**Assignment**
Please set down every entry from the listing below, word for word.

Start of Entries provided

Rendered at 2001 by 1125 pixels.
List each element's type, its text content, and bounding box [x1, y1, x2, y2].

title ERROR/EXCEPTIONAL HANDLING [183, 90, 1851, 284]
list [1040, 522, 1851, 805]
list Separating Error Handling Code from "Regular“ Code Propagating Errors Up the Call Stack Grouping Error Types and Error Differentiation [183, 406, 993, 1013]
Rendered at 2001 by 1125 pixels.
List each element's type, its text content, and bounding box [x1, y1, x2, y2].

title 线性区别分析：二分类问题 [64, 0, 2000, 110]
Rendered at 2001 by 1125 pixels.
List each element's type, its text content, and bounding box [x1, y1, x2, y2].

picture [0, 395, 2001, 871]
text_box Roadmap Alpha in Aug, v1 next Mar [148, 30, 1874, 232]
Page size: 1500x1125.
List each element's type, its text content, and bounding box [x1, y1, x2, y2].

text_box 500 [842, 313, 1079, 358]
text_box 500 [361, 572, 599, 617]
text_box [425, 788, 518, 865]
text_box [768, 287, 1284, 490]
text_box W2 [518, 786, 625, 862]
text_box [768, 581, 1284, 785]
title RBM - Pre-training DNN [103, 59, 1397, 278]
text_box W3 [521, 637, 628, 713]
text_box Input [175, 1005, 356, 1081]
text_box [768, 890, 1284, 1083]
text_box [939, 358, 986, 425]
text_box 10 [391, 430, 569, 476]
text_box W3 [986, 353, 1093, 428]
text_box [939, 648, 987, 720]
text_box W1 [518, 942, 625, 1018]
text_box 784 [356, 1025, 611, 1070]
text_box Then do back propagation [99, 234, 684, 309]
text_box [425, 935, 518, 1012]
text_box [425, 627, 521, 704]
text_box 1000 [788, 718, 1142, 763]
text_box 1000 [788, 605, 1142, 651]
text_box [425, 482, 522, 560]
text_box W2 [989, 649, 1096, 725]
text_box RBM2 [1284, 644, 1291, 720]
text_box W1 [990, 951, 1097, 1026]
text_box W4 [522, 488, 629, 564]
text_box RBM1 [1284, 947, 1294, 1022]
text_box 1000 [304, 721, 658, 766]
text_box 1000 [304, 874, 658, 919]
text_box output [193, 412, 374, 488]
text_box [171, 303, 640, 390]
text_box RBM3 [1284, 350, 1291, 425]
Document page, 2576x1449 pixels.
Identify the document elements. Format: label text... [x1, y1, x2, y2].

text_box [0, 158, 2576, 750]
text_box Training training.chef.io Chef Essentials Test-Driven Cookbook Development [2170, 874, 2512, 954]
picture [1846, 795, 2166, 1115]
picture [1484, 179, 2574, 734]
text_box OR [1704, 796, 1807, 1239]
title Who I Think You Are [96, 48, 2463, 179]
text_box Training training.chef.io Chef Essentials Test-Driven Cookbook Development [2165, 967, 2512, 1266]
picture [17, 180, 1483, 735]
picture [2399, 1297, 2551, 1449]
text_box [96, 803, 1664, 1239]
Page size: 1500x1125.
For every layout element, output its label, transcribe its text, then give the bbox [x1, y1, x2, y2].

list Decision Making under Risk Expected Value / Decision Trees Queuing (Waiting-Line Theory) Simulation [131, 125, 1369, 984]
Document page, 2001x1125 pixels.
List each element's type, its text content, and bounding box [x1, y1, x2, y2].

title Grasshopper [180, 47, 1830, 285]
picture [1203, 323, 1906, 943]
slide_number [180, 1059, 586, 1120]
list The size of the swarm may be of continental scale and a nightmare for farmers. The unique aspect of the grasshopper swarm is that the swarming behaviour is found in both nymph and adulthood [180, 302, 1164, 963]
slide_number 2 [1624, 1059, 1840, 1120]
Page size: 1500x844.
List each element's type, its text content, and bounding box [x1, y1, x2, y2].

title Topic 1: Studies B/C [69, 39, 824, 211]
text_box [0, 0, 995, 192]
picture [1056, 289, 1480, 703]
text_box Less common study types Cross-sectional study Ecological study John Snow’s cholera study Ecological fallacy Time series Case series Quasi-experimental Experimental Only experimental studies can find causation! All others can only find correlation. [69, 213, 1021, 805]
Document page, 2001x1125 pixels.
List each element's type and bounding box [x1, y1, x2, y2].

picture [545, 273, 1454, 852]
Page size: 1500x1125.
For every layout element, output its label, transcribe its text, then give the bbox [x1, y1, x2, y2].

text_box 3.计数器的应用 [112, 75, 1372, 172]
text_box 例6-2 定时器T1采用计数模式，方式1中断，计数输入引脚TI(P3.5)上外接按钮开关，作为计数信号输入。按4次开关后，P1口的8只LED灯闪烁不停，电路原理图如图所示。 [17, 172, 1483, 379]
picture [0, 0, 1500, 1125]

End of Entries provided

**Output below**
Rendered at 2001 by 1125 pixels.
List each element's type, its text content, and bounding box [x1, y1, x2, y2].

title ERROR/EXCEPTIONAL HANDLING [183, 90, 1851, 284]
list [1040, 522, 1851, 805]
list Separating Error Handling Code from "Regular“ Code Propagating Errors Up the Call Stack Grouping Error Types and Error Differentiation [183, 406, 993, 1013]
Rendered at 2001 by 1125 pixels.
List each element's type, its text content, and bounding box [x1, y1, x2, y2].

title 线性区别分析：二分类问题 [64, 0, 2000, 110]
Rendered at 2001 by 1125 pixels.
List each element's type, its text content, and bounding box [x1, y1, x2, y2].

picture [0, 395, 2001, 871]
text_box Roadmap Alpha in Aug, v1 next Mar [148, 30, 1874, 232]
Page size: 1500x1125.
List each element's type, its text content, and bounding box [x1, y1, x2, y2].

text_box 500 [842, 313, 1079, 358]
text_box 500 [361, 572, 599, 617]
text_box [425, 788, 518, 865]
text_box [768, 287, 1284, 490]
text_box W2 [518, 786, 625, 862]
text_box [768, 581, 1284, 785]
title RBM - Pre-training DNN [103, 59, 1397, 278]
text_box W3 [521, 637, 628, 713]
text_box Input [175, 1005, 356, 1081]
text_box [768, 890, 1284, 1083]
text_box [939, 358, 986, 425]
text_box 10 [391, 430, 569, 476]
text_box W3 [986, 353, 1093, 428]
text_box [939, 648, 987, 720]
text_box W1 [518, 942, 625, 1018]
text_box 784 [356, 1025, 611, 1070]
text_box Then do back propagation [99, 234, 684, 309]
text_box [425, 935, 518, 1012]
text_box [425, 627, 521, 704]
text_box 1000 [788, 718, 1142, 763]
text_box 1000 [788, 605, 1142, 651]
text_box [425, 482, 522, 560]
text_box W2 [989, 649, 1096, 725]
text_box RBM2 [1284, 644, 1291, 720]
text_box W1 [990, 951, 1097, 1026]
text_box W4 [522, 488, 629, 564]
text_box RBM1 [1284, 947, 1294, 1022]
text_box 1000 [304, 721, 658, 766]
text_box 1000 [304, 874, 658, 919]
text_box output [193, 412, 374, 488]
text_box [171, 303, 640, 390]
text_box RBM3 [1284, 350, 1291, 425]
Document page, 2576x1449 pixels.
Identify the document elements. Format: label text... [x1, y1, x2, y2].

text_box [0, 158, 2576, 750]
text_box Training training.chef.io Chef Essentials Test-Driven Cookbook Development [2170, 874, 2512, 954]
picture [1846, 795, 2166, 1115]
picture [1484, 179, 2574, 734]
text_box OR [1704, 796, 1807, 1239]
title Who I Think You Are [96, 48, 2463, 179]
text_box Training training.chef.io Chef Essentials Test-Driven Cookbook Development [2165, 967, 2512, 1266]
picture [17, 180, 1483, 735]
picture [2399, 1297, 2551, 1449]
text_box [96, 803, 1664, 1239]
Page size: 1500x1125.
For every layout element, output its label, transcribe its text, then give the bbox [x1, y1, x2, y2].

list Decision Making under Risk Expected Value / Decision Trees Queuing (Waiting-Line Theory) Simulation [131, 125, 1369, 984]
Document page, 2001x1125 pixels.
List each element's type, its text content, and bounding box [x1, y1, x2, y2].

title Grasshopper [180, 47, 1830, 285]
picture [1203, 323, 1906, 943]
slide_number [180, 1059, 586, 1120]
list The size of the swarm may be of continental scale and a nightmare for farmers. The unique aspect of the grasshopper swarm is that the swarming behaviour is found in both nymph and adulthood [180, 302, 1164, 963]
slide_number 2 [1624, 1059, 1840, 1120]
Page size: 1500x844.
List each element's type, its text content, and bounding box [x1, y1, x2, y2].

title Topic 1: Studies B/C [69, 39, 824, 211]
text_box [0, 0, 995, 192]
picture [1056, 289, 1480, 703]
text_box Less common study types Cross-sectional study Ecological study John Snow’s cholera study Ecological fallacy Time series Case series Quasi-experimental Experimental Only experimental studies can find causation! All others can only find correlation. [69, 213, 1021, 805]
Document page, 2001x1125 pixels.
List each element's type and bounding box [x1, y1, x2, y2].

picture [545, 273, 1454, 852]
Page size: 1500x1125.
For every layout element, output its label, transcribe its text, then give the bbox [x1, y1, x2, y2].

text_box 3.计数器的应用 [112, 75, 1372, 172]
text_box 例6-2 定时器T1采用计数模式，方式1中断，计数输入引脚TI(P3.5)上外接按钮开关，作为计数信号输入。按4次开关后，P1口的8只LED灯闪烁不停，电路原理图如图所示。 [17, 172, 1483, 379]
picture [0, 0, 1500, 1125]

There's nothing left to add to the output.